In the healthcare space, all eyes remain on pharmacy benefit managers (PBMs), the “middlemen” entities that manage prescription drug benefits for health insurance companies and employers. It’s likely we’ll see additional action before the end of the year on this topic.
In November, the Senate Finance Committee considered the Better Mental Health Care, Lower Drug Cost, and Extenders Act, which further built on PBM reform legislation the Committee had voted out back in July. The resulting bill now includes two major reforms that will help reduce drug costs for Medicare beneficiaries. First, the bill would “delink” PBM income from drug prices. Currently, in exchange for a beneficial formulary position, drug companies provide percentage-based discounts off the list prices of their drugs to the PBM. That creates a perverse incentive, which is that drugs with higher list prices present higher potential profit for the PBM. Since patient cost-sharing is based on list prices, that leaves patients holding the bag. The Finance Committee bill would take a critical first step to sever this underlying link. Second, the bill would require a limited pass-through of price concessions on medications that treat certain chronic conditions prevalent among Medicare beneficiaries. Both of these provisions were narrowed in response to feedback from the Congressional Budget Office, so they’re viewed as stepping stones to build on in future years.
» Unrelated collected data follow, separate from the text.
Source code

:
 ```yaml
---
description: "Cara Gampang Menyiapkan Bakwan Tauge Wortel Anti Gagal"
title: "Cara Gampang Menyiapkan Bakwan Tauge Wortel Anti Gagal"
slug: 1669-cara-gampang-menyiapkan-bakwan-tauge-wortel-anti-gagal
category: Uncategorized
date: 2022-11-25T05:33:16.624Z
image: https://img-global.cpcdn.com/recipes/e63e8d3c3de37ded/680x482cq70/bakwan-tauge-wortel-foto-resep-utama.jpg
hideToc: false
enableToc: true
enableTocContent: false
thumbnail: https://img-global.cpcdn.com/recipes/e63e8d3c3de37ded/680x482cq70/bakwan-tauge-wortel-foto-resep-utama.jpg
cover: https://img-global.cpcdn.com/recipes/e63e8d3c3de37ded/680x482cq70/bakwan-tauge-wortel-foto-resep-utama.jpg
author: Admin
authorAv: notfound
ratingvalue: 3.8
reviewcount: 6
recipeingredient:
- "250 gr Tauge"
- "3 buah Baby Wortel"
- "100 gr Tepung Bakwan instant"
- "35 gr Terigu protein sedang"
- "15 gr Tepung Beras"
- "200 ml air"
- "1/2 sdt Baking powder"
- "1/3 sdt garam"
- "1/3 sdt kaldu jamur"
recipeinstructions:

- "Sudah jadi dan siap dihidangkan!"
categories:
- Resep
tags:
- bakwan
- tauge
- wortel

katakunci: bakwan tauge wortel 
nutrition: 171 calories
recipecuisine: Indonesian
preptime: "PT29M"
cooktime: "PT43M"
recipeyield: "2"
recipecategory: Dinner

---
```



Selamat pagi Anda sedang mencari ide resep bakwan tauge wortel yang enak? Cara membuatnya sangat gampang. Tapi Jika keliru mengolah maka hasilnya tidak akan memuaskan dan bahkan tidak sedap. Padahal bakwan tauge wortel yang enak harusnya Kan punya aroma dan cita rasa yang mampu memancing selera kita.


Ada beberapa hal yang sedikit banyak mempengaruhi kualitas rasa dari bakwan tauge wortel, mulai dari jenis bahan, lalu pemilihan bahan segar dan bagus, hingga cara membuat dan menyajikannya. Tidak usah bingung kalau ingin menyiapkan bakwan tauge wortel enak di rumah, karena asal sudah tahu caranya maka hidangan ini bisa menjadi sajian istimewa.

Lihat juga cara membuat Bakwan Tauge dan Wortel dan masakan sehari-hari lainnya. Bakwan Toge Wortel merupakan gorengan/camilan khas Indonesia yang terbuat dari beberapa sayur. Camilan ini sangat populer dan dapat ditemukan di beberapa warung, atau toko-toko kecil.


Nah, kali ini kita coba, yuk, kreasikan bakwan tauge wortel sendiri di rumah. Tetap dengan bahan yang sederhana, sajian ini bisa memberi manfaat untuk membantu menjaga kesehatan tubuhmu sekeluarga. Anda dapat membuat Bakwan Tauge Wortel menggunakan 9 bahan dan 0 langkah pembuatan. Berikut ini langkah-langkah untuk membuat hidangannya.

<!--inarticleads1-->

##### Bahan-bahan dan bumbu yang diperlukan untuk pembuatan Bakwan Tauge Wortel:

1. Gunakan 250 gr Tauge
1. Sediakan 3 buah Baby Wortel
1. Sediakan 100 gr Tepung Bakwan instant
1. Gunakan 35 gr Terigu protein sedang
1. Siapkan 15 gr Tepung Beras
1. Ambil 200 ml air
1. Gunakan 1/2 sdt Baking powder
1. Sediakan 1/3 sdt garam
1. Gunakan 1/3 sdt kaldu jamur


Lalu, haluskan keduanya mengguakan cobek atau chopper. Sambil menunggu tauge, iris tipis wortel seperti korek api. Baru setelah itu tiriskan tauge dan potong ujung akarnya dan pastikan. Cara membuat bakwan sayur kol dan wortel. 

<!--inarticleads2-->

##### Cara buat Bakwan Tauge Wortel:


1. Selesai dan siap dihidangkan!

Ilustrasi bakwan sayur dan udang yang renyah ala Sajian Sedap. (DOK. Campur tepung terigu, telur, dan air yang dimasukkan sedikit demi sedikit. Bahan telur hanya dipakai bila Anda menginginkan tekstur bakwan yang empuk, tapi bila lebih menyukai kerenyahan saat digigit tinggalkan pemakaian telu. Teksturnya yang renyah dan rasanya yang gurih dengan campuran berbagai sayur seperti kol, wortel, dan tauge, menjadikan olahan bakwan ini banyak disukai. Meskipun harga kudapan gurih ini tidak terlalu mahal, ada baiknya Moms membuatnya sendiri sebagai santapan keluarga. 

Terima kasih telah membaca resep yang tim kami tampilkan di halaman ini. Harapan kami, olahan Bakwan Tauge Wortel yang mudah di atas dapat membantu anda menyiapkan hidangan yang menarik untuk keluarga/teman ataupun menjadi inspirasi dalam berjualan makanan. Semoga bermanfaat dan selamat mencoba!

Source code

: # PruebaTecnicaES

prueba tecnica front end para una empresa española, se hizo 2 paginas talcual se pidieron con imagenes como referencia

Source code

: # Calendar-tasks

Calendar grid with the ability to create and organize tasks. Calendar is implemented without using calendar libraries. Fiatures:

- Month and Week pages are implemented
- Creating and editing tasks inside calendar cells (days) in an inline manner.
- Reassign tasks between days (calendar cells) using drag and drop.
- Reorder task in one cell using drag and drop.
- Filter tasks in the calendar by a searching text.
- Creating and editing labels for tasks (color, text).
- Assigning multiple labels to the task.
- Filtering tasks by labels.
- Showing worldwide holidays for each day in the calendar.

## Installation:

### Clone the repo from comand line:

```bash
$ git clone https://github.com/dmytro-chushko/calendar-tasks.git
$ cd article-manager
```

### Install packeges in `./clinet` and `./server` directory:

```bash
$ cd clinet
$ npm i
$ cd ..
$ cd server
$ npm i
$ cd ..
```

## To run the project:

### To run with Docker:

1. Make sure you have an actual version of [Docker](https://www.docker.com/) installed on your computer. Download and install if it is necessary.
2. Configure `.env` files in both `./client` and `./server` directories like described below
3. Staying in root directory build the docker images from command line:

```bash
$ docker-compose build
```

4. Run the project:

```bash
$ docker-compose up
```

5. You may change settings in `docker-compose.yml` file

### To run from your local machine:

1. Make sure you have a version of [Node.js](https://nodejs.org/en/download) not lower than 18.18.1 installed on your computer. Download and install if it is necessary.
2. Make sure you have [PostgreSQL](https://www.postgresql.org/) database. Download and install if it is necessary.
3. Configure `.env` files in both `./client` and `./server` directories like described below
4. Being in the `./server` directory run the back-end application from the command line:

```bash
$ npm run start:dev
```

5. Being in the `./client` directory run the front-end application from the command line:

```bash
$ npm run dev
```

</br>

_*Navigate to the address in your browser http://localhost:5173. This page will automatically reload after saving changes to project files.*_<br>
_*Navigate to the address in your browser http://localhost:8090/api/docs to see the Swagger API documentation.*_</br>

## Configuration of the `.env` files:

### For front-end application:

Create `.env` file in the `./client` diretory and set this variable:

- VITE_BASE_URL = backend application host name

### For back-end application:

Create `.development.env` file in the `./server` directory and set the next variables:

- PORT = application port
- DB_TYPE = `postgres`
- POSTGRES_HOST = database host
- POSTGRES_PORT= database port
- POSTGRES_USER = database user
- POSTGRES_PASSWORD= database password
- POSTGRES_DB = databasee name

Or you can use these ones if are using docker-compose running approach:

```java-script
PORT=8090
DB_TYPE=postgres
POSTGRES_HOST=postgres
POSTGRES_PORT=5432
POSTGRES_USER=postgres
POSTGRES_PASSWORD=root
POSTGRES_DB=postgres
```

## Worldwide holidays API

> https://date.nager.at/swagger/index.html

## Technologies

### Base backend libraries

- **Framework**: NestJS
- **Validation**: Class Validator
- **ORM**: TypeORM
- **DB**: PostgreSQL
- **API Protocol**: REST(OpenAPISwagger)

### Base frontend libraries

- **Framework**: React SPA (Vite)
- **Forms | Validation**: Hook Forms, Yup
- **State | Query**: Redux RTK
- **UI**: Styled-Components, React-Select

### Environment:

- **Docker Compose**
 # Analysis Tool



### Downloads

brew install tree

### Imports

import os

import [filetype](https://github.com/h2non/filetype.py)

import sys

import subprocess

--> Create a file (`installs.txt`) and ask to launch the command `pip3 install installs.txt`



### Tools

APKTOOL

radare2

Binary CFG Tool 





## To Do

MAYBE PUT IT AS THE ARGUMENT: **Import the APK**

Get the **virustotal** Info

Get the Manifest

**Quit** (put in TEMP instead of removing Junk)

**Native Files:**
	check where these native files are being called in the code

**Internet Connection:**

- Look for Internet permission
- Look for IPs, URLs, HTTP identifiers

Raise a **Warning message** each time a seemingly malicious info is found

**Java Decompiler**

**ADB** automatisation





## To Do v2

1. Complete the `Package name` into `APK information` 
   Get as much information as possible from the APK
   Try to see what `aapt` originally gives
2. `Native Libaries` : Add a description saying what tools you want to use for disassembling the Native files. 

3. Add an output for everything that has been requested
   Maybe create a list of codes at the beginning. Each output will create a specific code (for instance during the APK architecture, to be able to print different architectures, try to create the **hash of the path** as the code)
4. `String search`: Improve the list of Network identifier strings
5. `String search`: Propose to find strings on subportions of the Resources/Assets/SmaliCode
On the House side, the Energy and Commerce Health Subcommittee advanced the bipartisan Protecting Patients Against PBM Abuses Act (H.R.2880) to delink pricing in Medicare Part D. That bill now awaits review by the full Committee, which is expected in early December. Speaking of: please participate in RNS’ grassroots campaign to advance H.R.2880, which contains strong delinking language with no exceptions or limitations.
Beyond Medicare, delinking is also under consideration for commercial markets. A group of bipartisan Senators has introduced the Delinking Revenue from Unfair Gouging Act – or the DRUG Act – to ensure that the link between drug prices and PBM income is severed in employer and private markets. Feeling the heat, the PBM industry has stepped up its opposition to these meaningful reforms, but it may be too late, given the significant bipartisan momentum behind correcting the perverse incentives underlying drug pricing in the current system.
Last month, we touched on the recent court ruling striking down a 2021 regulation that enabled the use of copay accumulators in the Affordable Care Act exchanges. Unfortunately, this month we learned that the Administration plans to appeal that ruling. In the meantime, our congressional champions are circulating a letter for all Members of Congress to sign, which will urge HHS Secretary Becerra to reinstate the 2020 regulation that allowed use of copay accumulator programs only for branded medications that have low-cost therapeutic alternatives. These development underscore the need for the HELP Copays Act, which would codify a prohibition on the use of copay accumulator programs in the exchanges. (Have we mentioned that we have a grassroots campaign on that legislation as well?) There’s more to come on this topic, and we’ll make sure to keep you posted!